Para ahli memperkirakan dampak jangka panjang konflik tersebut terhadap pariwisata Israel. Saat ini, sekutu paling setia Israel mulai melemah dalam mendukung pemboman Gaza.
Di seluruh dunia, terjadi demonstrasi besar-besaran oleh mahasiswa di universitas-universitas bergengsi yang menyerukan gencatan senjata dan bahkan menganjurkan boikot dan sanksi.
Konflik ini bisa berdampak jangka panjang pada jamaah religi sehingga memperburuk prospek industri pariwisata Israel. Hal ini tidak hanya berdampak pada perolehan pendapatan tetapi juga alat politiknya (soft power) dalam membenarkan perluasan tanah Israel.

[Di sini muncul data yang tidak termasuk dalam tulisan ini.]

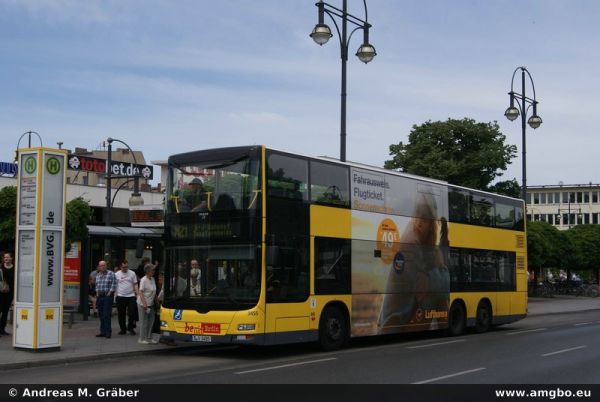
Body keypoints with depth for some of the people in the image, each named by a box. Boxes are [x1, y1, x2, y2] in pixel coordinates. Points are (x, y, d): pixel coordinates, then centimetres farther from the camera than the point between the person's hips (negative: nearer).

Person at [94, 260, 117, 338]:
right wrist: (97, 293, 11)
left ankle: (108, 332, -6)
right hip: (99, 296, 6)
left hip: (107, 296, -6)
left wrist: (109, 293, -11)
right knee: (101, 315, 8)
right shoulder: (98, 275, 15)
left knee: (107, 315, -10)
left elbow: (114, 285, -8)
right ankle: (103, 332, 14)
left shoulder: (111, 274, -4)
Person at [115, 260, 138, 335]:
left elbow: (135, 284, 6)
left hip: (131, 296, 0)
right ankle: (123, 329, 17)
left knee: (131, 313, -3)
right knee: (121, 314, 6)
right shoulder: (117, 274, 3)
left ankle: (130, 328, 15)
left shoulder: (132, 273, 4)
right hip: (120, 297, 0)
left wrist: (138, 294, -4)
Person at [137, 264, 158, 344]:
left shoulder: (152, 279, 9)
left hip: (150, 304, 8)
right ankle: (142, 339, 6)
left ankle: (149, 338, 19)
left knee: (151, 321, 10)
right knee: (144, 322, -2)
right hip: (143, 304, -8)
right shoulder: (144, 280, -15)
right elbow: (141, 292, -19)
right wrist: (144, 304, -23)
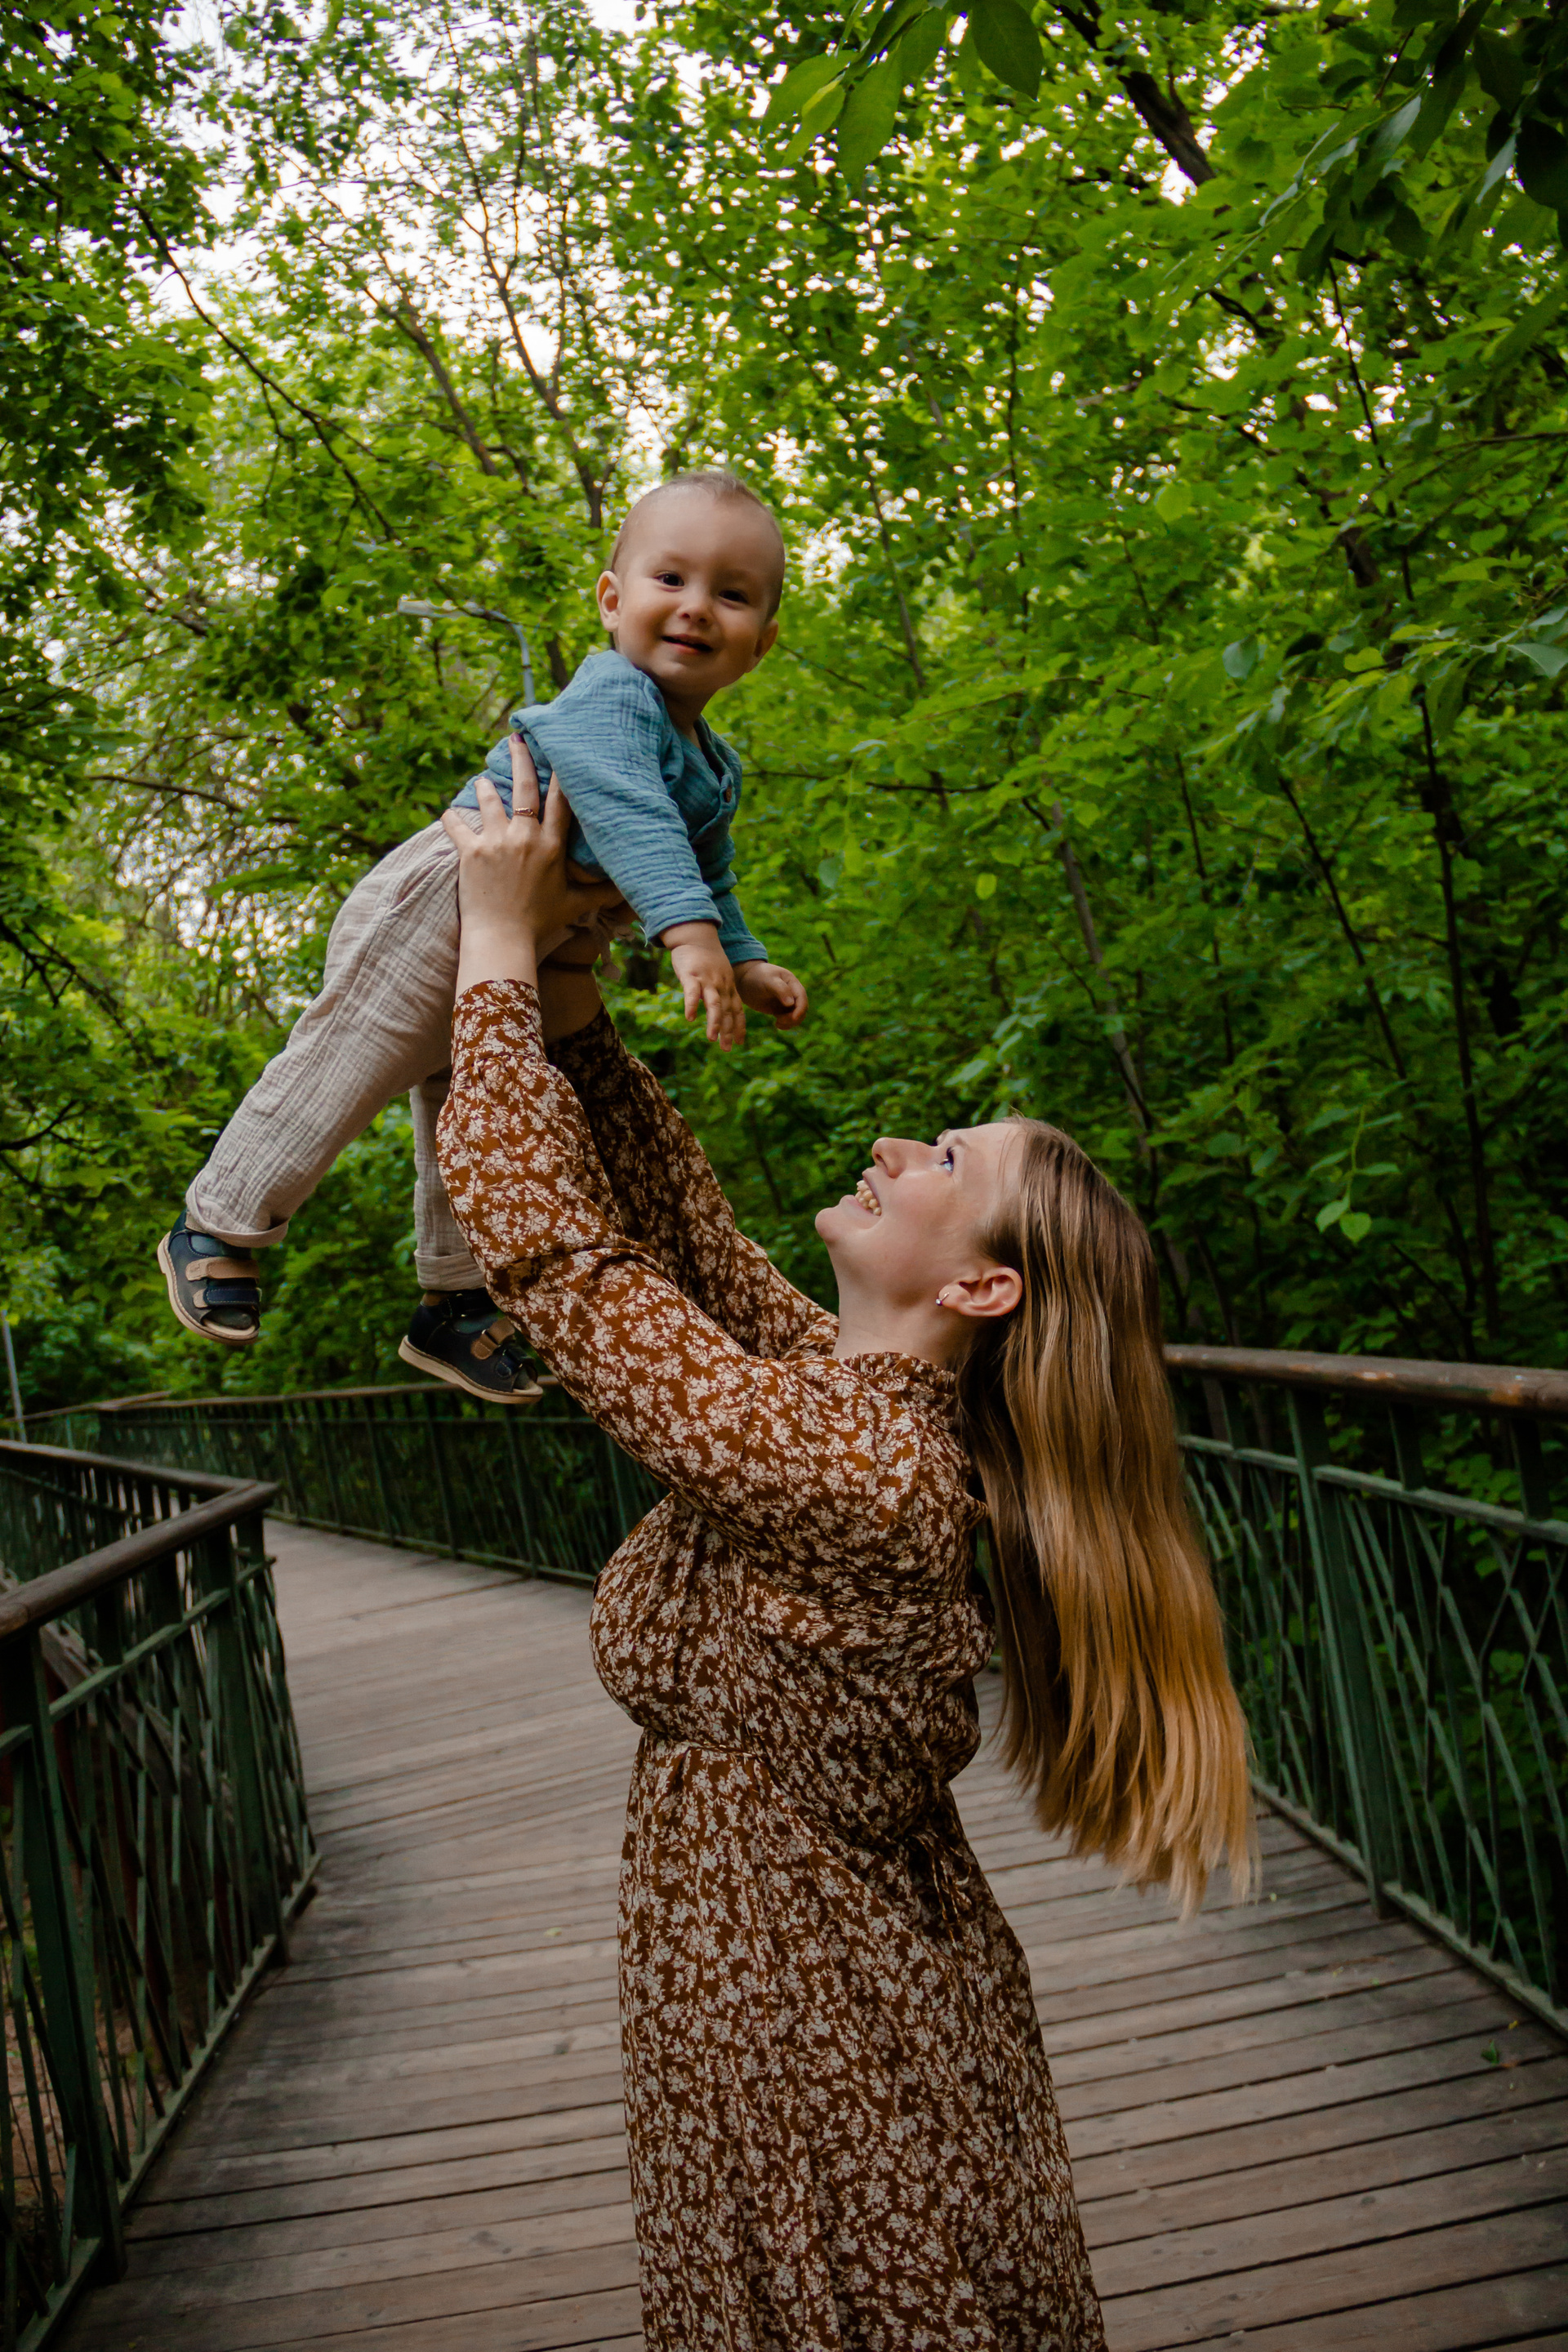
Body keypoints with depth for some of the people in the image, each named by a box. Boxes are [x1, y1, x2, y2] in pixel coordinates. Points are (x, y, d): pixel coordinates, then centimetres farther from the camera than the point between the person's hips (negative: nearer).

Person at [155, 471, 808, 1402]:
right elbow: (628, 813, -39)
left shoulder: (718, 770, 9)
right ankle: (217, 1228, 13)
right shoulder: (609, 699, -23)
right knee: (340, 1075, -5)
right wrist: (693, 933, -49)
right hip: (438, 909, -9)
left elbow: (708, 876, 24)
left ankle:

Menurut media Israel, Yossi Fattal, direktur Asosiasi Penyelenggara Pariwisata Inbound di Israel, menyatakan keprihatinannya mengenai dampak konflik terhadap industri pariwisata.
Dia menyatakan, ada 250 maskapai penerbangan yang beroperasi di Israel sebelum konflik, namun jumlah tersebut kini berkurang menjadi 45. Banyak maskapai penerbangan yang menghentikan penerbangan mereka ke Israel, termasuk Turkish Airlines pada Maret 2024 dan EasyJet pada Oktober 2024.